(Data to use Opens)

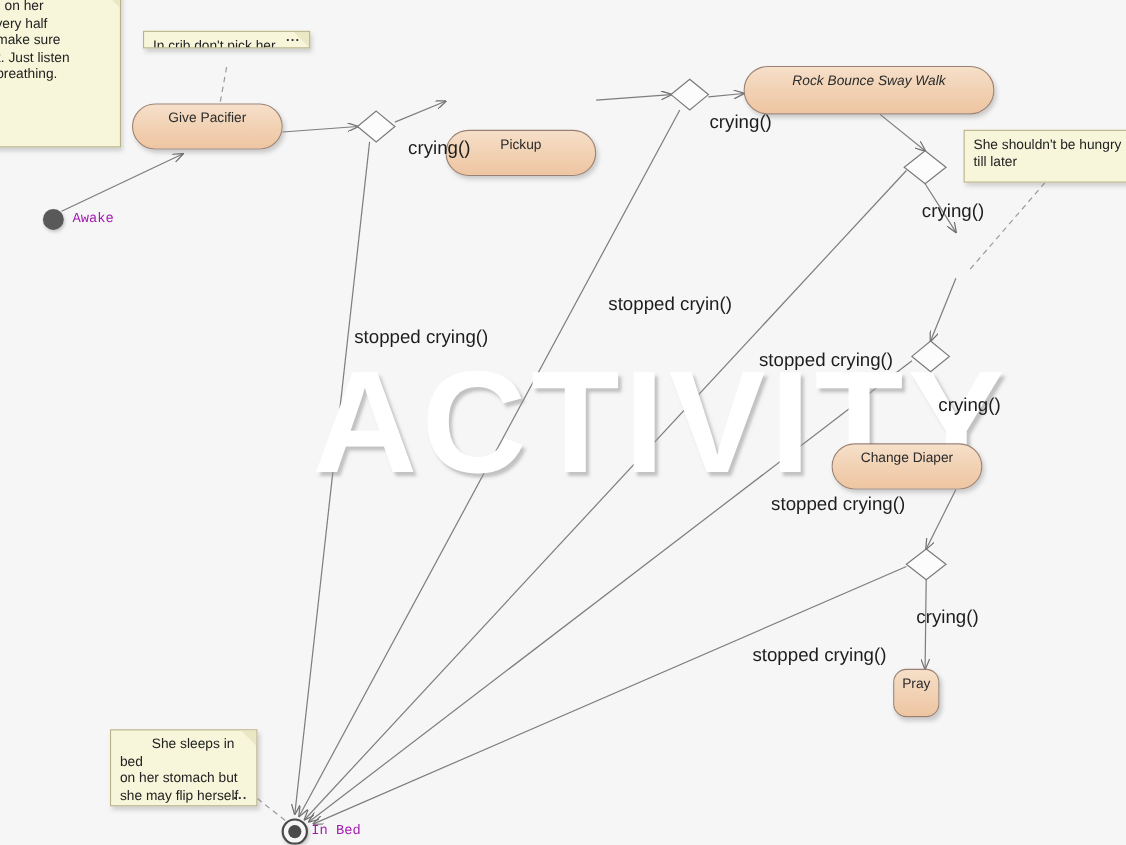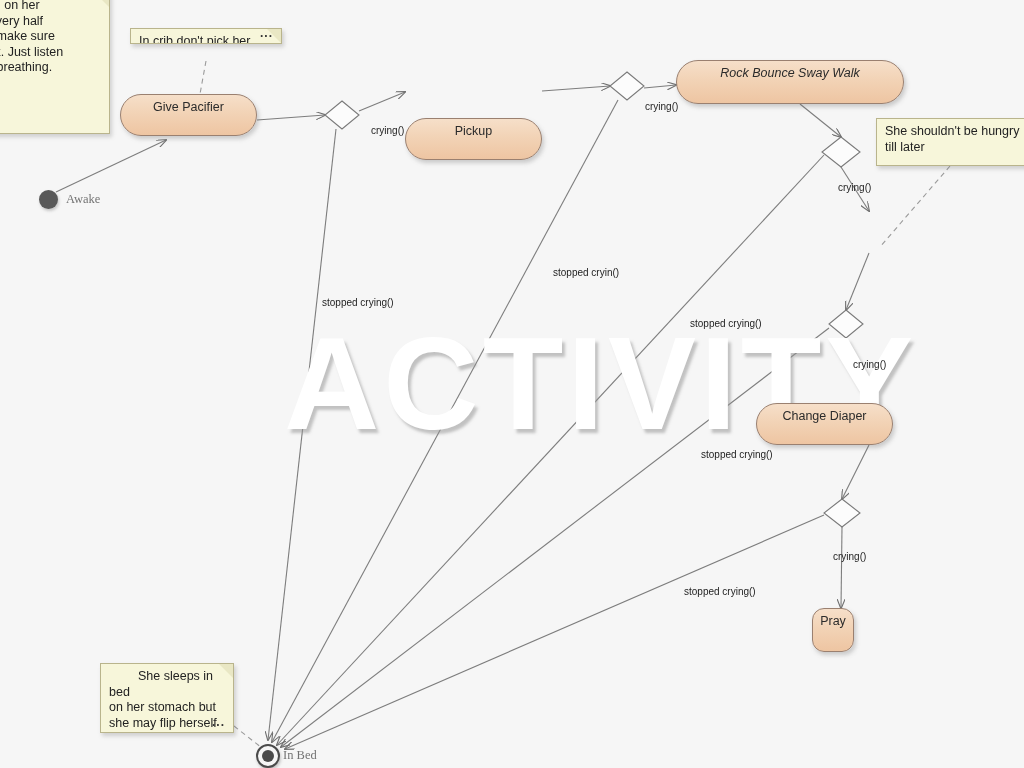--- a/index.html
+++ b/index.html
@@ -122,27 +122,27 @@
     width: 12px;
     height: 12px;
     border-radius: 50%;
     background: #4a4a4a;
   }
 
   
   .node-label {
     position: absolute;
     font-size: 12.5px;
-    color: #737373;
+    color: #a21caf;
     white-space: nowrap;
-    font-family: Liberation Serif, serif;
+    font-family: Liberation Mono, monospace;
   }
   .edge-label {
     position: absolute;
-    font-size: 10px;
+    font-size: 17px;
     color: #1d1d1d;
     white-space: nowrap;
     font-family: "Liberation Sans", sans-serif;
   }
 </style>
 </head>
 <body>
 
 <div id="canvas">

(Data to use Closes)

Return each line of the data where the word "font" appears.

     font-size: 12.5px;
-    font-family: Liberation Serif, serif;
+    font-family: Liberation Mono, monospace;
-    font-size: 10px;
+    font-size: 17px;
     font-family: "Liberation Sans", sans-serif;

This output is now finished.